Rio Hondo College Newspaper

El Paisano

New presidential executive orders

Diego Crespo, Editor- in- Chief

Press Secretary Sarah Sanders announced two executive orders from President Donald Trump Thursday morning, May 11. Sanders brought up the Homeland Security Advisor, Tom Bossert, to present the executive order, now known as the Strengthening the Cybersecurity of Federal Networks and Critical Infrastructure.

This first order revolves around the heads of federal networks to be held accountable of their own cybersecurity risks. Agencies will operate under one enterprise network to identify risks and additional security structures. “The President has directed the President’s cabinet to begin the hard work of protecting our nation’s most critical infrastructures. Utilities, financial and healthcare networks, telecommunication networks…”

The plan is to mitigate and modernize cybersecurity under what Bossert calls “Good, hard governance.” Bossert also declares previous bipartisan studies and observations on the matter of cybersecurity were not adopted for various reasons, but states, in his view, this order adopts the best and brightest of those recommendations.

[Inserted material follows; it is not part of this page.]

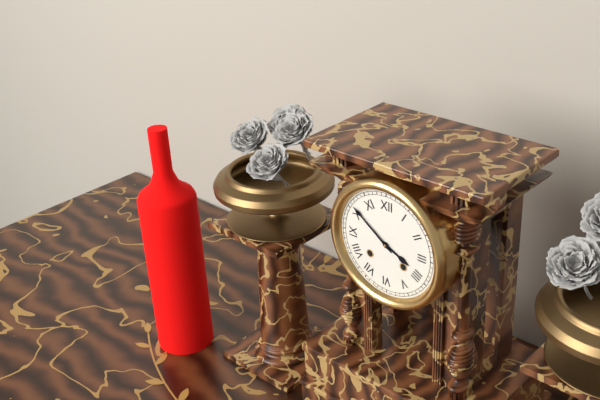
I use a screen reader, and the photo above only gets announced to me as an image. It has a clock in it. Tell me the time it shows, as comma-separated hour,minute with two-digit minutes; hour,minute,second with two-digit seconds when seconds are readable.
3,51
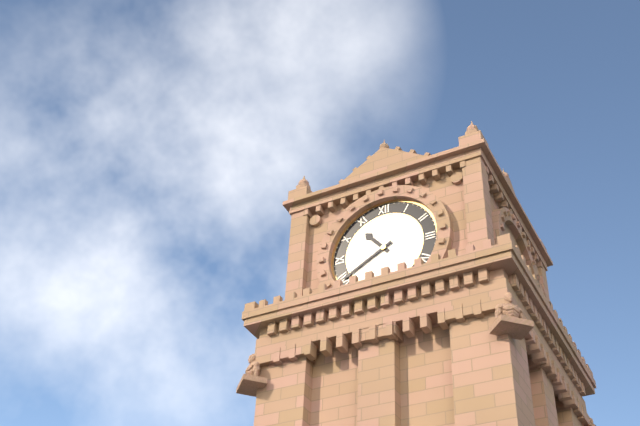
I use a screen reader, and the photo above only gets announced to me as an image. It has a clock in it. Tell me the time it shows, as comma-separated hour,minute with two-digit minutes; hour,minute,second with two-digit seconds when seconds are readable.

Secretary John F. Kelly will play a large and leading role in implementing the order.

At this point in time, the administration will not draw a line on what constitutes cyber warfare.

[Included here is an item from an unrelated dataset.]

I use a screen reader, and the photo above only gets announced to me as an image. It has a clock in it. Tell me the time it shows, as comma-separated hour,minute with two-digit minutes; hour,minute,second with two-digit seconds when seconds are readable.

The order also does not close off possibilities to working with other technology counsel from other nations in order to secure digital borders.

The federal government spends upwards of over 40,000 per employee with their IT costs.

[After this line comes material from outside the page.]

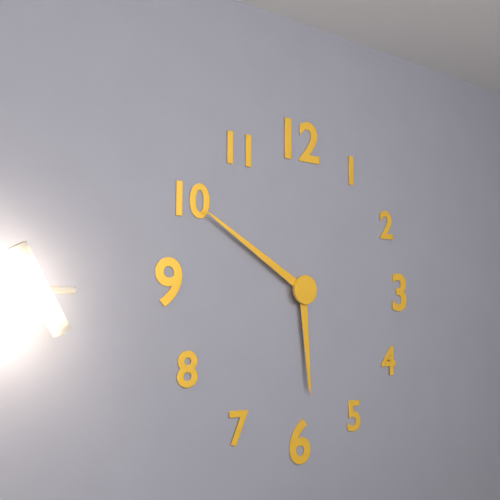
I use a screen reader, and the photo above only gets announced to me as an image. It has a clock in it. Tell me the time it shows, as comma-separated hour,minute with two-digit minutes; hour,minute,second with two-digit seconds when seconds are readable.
5,50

Bossert took the opportunity to thank Mayor Giuliani, Representative McCaul, Representative Ratcliffe and Hurd, Nunes, Senator Collins, Senator McCain, Senators Burr among others for discussions relating to this order.

When asked why the cyber security order was delayed, Bossert stated he would answer and reject part of the question. The president’s executive order calls on the government for voluntary coordination, while asking Secretary of Commerce and Homeland Security to facilitate the reduction of botnets. Botnets are an infectious variation of malware that gives an attacker use of computers to steal information and access to specific devices along with their digital connections.

As for the official delay, Bossert asserted the administration was under criticism of doing things too quickly and now doing things too slowly. He went on to explain the President picked a cabinet full of people to look at the money and infrastructure behind innovation. Bossert remained confident the timing of the order had hit a sweet spot between the two.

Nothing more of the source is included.